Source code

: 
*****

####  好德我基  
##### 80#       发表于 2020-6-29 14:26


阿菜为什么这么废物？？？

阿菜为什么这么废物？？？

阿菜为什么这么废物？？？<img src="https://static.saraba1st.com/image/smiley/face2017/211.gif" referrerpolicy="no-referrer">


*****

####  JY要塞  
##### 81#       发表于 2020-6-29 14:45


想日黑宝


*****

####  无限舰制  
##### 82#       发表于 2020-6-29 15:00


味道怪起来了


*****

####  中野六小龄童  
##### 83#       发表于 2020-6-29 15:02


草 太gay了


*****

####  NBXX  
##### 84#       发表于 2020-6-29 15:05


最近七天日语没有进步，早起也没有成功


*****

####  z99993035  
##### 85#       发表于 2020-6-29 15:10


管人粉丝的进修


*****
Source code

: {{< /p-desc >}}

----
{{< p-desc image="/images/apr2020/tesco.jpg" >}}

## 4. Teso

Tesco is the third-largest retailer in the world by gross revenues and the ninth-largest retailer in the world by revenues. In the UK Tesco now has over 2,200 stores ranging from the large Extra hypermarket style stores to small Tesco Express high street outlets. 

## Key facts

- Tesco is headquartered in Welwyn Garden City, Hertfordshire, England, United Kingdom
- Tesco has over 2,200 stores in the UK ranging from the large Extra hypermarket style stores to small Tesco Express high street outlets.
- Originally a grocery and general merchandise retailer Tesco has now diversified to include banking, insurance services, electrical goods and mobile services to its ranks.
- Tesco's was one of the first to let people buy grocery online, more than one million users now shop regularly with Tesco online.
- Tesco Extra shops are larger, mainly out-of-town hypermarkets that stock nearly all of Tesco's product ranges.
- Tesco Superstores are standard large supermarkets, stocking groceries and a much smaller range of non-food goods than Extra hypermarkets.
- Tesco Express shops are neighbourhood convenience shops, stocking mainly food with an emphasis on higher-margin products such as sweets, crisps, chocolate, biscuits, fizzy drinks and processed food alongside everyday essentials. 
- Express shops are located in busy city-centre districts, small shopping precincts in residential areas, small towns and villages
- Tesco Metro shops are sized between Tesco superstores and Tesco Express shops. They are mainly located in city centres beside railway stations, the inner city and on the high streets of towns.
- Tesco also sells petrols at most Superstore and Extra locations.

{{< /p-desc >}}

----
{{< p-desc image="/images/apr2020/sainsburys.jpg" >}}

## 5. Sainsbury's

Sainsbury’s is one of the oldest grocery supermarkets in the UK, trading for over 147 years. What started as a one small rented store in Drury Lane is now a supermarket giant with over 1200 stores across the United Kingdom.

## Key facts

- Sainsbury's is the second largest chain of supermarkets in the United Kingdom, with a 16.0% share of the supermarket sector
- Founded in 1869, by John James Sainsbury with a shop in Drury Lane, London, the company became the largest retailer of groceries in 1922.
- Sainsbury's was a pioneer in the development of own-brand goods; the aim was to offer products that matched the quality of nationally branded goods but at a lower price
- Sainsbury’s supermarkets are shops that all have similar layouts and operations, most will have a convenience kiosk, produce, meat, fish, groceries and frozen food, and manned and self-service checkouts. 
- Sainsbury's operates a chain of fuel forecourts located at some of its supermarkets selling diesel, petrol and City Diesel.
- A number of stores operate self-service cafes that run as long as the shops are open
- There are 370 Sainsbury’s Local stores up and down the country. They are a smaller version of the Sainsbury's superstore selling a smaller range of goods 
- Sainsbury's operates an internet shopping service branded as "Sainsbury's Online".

Task → Count how many lines in the data above contain the word "Lane", and reply with the number alone.

Output → 2